Starting a Small Business© Bert Markgraf
- Lesson 3: Name, Logo, Business Cards, Letterhead, Website
Lesson 2: Type of Business
A partnership
The third kind of business entity is a partnership. A partnership is a group of natural and/or legal persons who sign an agreement to share the running of a business. The agreement also defines who is responsible for what, who invests, who gets the profits and how the partnership can be dissolved. Partnerships can be general partnerships which means that all partners are responsible and liable for any of the actions of the partnership or they can be limited partnerships where one of the partners, the general or managing partner, has all the responsibility. For small businesses, partnerships are inherently more complicated and difficult to set up but they can guarantee that each of a group of people who together set up a business will benefit equally from the success of the business. Joining a partnership will establish a separate business entity with its own identity and separate existence, just as for a company. Depending on how the partnership is set up, it will not automatically limit your liability and it will not automatically give you the same ability to minimize your taxes. To make sure of getting those benefits, you will have to incorporate separately and then have your company join the partnership. Such a complicated business structure is usually only justified when the businesses involved are quite large and very profitable. The most difficult thing to put into such an agreement and one of the most essential is how the partnership can be wound down, dissolved or how each of the partners can leave without destroying the business.

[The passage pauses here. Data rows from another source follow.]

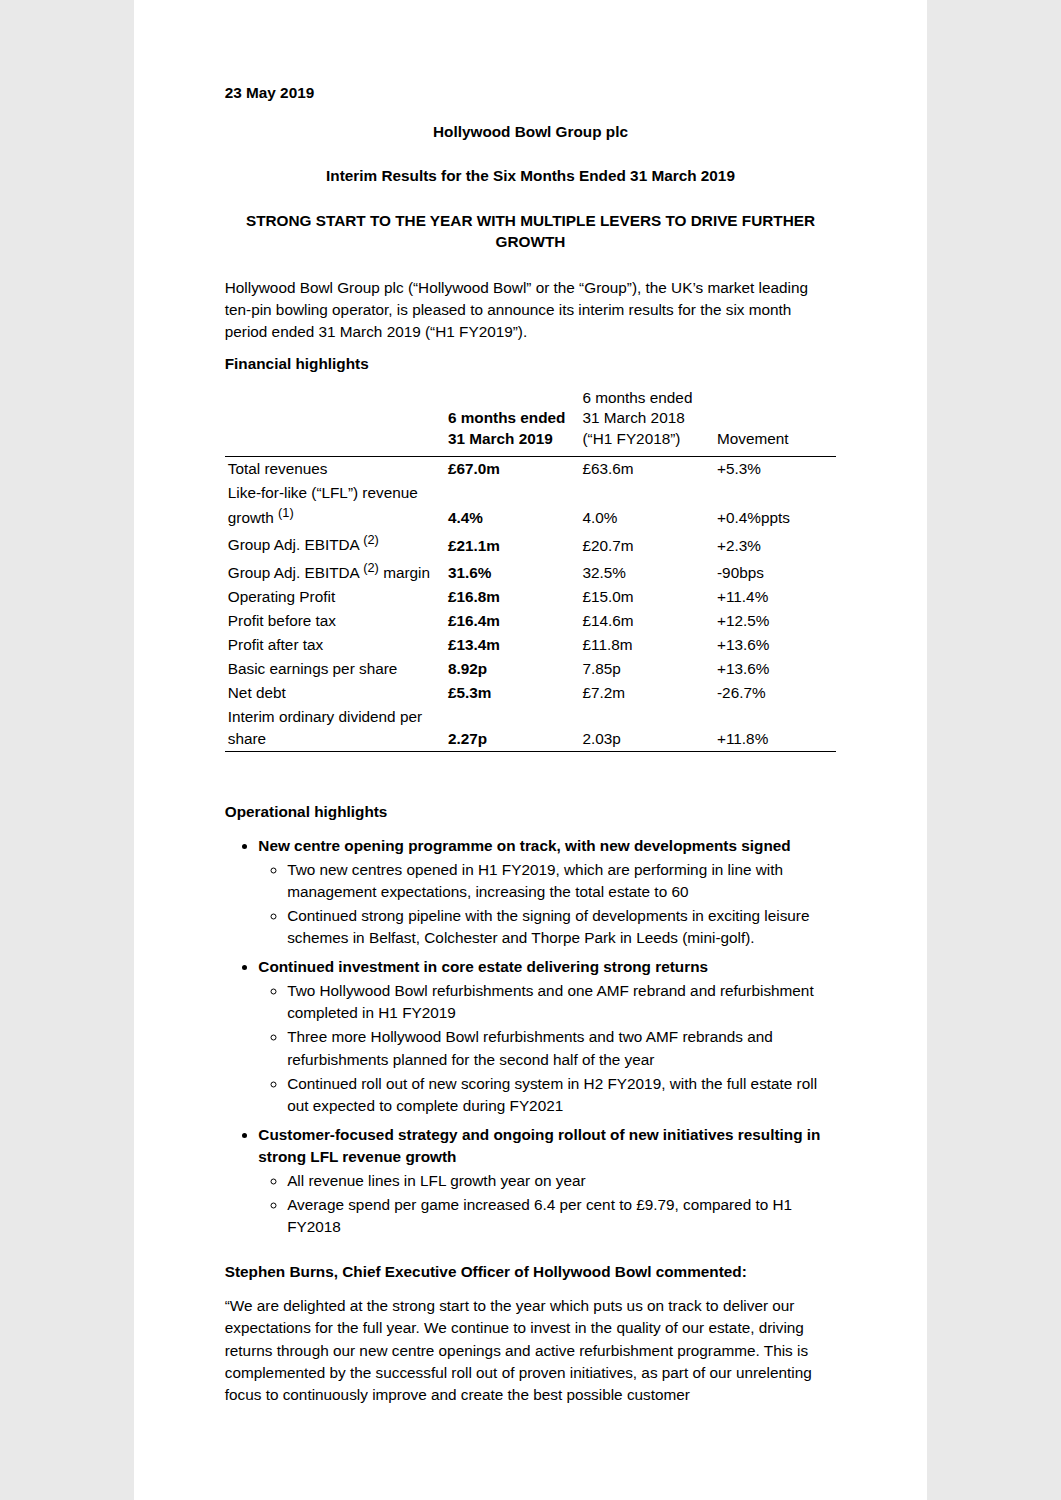23 May 2019
Hollywood Bowl Group plc
Interim Results for the Six Months Ended 31 March 2019
STRONG START TO THE YEAR WITH MULTIPLE LEVERS TO DRIVE FURTHER GROWTH
Hollywood Bowl Group plc (“Hollywood Bowl” or the “Group”), the UK’s market leading ten-pin bowling operator, is pleased to announce its interim results for the six month period ended 31 March 2019 (“H1 FY2019”).
Financial highlights
| | 6 months ended 31 March 2019 | 6 months ended 31 March 2018 (“H1 FY2018”) | Movement |
| --- | --- | --- | --- |
| Total revenues | £67.0m | £63.6m | +5.3% |
| Like-for-like (“LFL”) revenue growth (1) | 4.4% | 4.0% | +0.4%ppts |
| Group Adj. EBITDA (2) | £21.1m | £20.7m | +2.3% |
| Group Adj. EBITDA (2) margin | 31.6% | 32.5% | -90bps |
| Operating Profit | £16.8m | £15.0m | +11.4% |
| Profit before tax | £16.4m | £14.6m | +12.5% |
| Profit after tax | £13.4m | £11.8m | +13.6% |
| Basic earnings per share | 8.92p | 7.85p | +13.6% |
| Net debt | £5.3m | £7.2m | -26.7% |
| Interim ordinary dividend per share | 2.27p | 2.03p | +11.8% |
Operational highlights
New centre opening programme on track, with new developments signed
Two new centres opened in H1 FY2019, which are performing in line with management expectations, increasing the total estate to 60
Continued strong pipeline with the signing of developments in exciting leisure schemes in Belfast, Colchester and Thorpe Park in Leeds (mini-golf).
Continued investment in core estate delivering strong returns
Two Hollywood Bowl refurbishments and one AMF rebrand and refurbishment completed in H1 FY2019
Three more Hollywood Bowl refurbishments and two AMF rebrands and refurbishments planned for the second half of the year
Continued roll out of new scoring system in H2 FY2019, with the full estate roll out expected to complete during FY2021
Customer-focused strategy and ongoing rollout of new initiatives resulting in strong LFL revenue growth
All revenue lines in LFL growth year on year
Average spend per game increased 6.4 per cent to £9.79, compared to H1 FY2018
Stephen Burns, Chief Executive Officer of Hollywood Bowl commented:
“We are delighted at the strong start to the year which puts us on track to deliver our expectations for the full year. We continue to invest in the quality of our estate, driving returns through our new centre openings and active refurbishment programme. This is complemented by the successful roll out of proven initiatives, as part of our unrelenting focus to continuously improve and create the best possible customer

One way is to put a time limit on the partnership and document how it will be dissolved when the time comes. Another is to allow any partner or group of partners to offer to buy out any other partner at any time. If the other partner doesn't want to be bought out, he can top the offer and buy out the partners who made the original offer instead. Both methods are complicated and should have input from a legal professional. At the small business level, partnerships are rare and are usually only justified if there is a group of two or more people, each of whom have something unique and essential to contribute to the proposed business. In that case, a simple partnership agreement detailing the contribution of each partner, the benefits each can expect and the responsibilities of each can be appropriate. Otherwise, stay with the other two business structures and keep things simple.